В известном Malleus maleficarum (Молоте ведьм) говорится, что каждая "ведьма" получает от сатаны особого чёрта, обязанного исполнять роль её любовника. Если в этом заявлении видеть указание на реальный факт, то оно, конечно, ложь и глупость. Если же в нём усматривать несколько слишком обобщенное описание душевного состояния и эротических галлюцинаций женщин-истеричек этой эпохи, то оно приемлемо. Если не все, то многие такие женщины, несомненно, воображали в своем ненормально-повышенном эротическом бреду, что имеют дело с демонами.

К дьяволу обращали свои взоры всё чаще и ученые этой эпохи.

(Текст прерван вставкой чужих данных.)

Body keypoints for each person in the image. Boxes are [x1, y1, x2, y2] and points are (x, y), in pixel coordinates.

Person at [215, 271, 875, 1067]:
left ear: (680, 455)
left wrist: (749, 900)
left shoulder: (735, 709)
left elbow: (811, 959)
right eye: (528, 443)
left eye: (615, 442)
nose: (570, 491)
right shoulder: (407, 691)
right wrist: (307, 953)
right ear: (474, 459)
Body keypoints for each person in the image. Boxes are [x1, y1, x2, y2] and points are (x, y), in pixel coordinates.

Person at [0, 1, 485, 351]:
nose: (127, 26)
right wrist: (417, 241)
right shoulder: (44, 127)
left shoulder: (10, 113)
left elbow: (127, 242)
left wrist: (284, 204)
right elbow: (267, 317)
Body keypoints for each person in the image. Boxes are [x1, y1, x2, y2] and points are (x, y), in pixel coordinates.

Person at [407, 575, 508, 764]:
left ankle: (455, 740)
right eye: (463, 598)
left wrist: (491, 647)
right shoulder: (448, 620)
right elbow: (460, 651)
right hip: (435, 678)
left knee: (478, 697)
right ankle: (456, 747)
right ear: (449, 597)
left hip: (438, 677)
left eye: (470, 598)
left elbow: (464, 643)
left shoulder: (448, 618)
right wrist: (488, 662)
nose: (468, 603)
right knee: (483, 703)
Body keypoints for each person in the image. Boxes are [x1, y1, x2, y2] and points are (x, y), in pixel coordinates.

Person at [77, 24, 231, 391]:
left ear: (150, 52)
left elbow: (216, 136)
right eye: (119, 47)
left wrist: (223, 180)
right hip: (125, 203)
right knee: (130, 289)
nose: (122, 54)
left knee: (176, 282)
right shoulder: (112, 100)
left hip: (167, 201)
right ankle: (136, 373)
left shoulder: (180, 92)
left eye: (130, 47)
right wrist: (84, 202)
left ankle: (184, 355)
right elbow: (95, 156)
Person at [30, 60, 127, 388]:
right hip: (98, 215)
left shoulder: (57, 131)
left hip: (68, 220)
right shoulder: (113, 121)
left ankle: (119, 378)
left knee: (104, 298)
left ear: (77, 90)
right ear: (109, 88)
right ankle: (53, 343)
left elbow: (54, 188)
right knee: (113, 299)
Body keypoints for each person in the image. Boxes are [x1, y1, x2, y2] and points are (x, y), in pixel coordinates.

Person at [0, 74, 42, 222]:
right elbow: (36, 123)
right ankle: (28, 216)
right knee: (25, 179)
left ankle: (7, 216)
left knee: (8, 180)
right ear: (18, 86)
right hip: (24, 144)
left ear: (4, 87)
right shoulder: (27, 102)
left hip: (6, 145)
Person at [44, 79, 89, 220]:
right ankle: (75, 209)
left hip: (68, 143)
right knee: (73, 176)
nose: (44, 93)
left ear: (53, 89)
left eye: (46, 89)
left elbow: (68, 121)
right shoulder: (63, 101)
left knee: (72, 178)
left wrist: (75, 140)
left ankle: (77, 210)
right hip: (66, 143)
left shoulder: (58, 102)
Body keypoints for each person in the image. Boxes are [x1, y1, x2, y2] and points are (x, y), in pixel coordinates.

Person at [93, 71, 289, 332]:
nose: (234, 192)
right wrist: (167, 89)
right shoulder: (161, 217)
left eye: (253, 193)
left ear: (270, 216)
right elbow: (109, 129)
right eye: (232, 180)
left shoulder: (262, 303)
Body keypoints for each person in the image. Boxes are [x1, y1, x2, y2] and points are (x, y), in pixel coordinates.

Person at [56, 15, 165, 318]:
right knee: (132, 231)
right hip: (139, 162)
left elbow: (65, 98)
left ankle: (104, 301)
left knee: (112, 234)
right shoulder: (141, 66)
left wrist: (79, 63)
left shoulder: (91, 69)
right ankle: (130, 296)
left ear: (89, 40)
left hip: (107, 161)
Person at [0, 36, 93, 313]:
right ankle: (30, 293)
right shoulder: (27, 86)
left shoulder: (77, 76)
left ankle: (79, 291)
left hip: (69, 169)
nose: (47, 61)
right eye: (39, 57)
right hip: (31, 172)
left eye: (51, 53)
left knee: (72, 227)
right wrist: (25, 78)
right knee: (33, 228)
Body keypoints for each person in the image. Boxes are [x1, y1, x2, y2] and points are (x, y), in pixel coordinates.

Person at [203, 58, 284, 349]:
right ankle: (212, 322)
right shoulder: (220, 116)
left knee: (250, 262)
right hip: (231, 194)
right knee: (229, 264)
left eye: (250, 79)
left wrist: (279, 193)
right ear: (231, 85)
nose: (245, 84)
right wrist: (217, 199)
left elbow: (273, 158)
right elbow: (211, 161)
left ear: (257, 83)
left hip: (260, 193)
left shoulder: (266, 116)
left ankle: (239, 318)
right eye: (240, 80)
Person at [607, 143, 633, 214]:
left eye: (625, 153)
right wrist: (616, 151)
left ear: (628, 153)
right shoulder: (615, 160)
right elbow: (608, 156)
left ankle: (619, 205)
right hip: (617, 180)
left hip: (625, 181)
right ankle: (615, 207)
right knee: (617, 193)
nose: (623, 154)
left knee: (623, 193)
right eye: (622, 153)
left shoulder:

Их положение скоро также оказалось трагическим. Перед ними стал ряд вопросов, которых разрешить они не были в состоянии. Развивавшаяся торговля и промышленность, необходимость завоевания земного шара, необходимость подчинения себе природы вызвали спрос на естественные науки: на физику, химию, астрономию и т. д. Предшествующие поколения, никогда не занимавшиеся подобными вопросами, не оставили ученым в наследство надежных приемов и разработанных методов. И задача оказалась им не по силам. Ученые невольно обратили свои взоры к сверхъестественным силам, сначала к небу, к добрым духам -- так возникла белая магия, -- а потом стали всё чаще апеллировать к аду, к темным силам, к черной магии, заклинавшей дьявола, искавшей помощи у князя тьмы.

Вера в безграничную власть сатаны охватывала всё более широкие слои общества и явилась той почвой, на которой не только среди невежественной массы, но и на верхах интеллигенции складывалось убеждение в реальное объективное существование колдунов и ведьм.

До нас дошло интересное свидетельство об историческом Фаусте, послужившем оригиналом для героя немецкой народной книги, а потом для героя Марло и Гете. В своих Loci communi (1556) некий Манлий пресерьезнейшим образом утверждает, что Фауст был чернокнижником, что однажды в Венеции он хотел подняться на небо, за что был жестоко избит чёртом, что он имел при себе пару собак, бывших просто замаскированными дьяволами, -- как и другой ученый (прибавляет Манлий), Агриппа фон Неттесхейм -- и что он умер, после того, как чёрт свернул ему шею.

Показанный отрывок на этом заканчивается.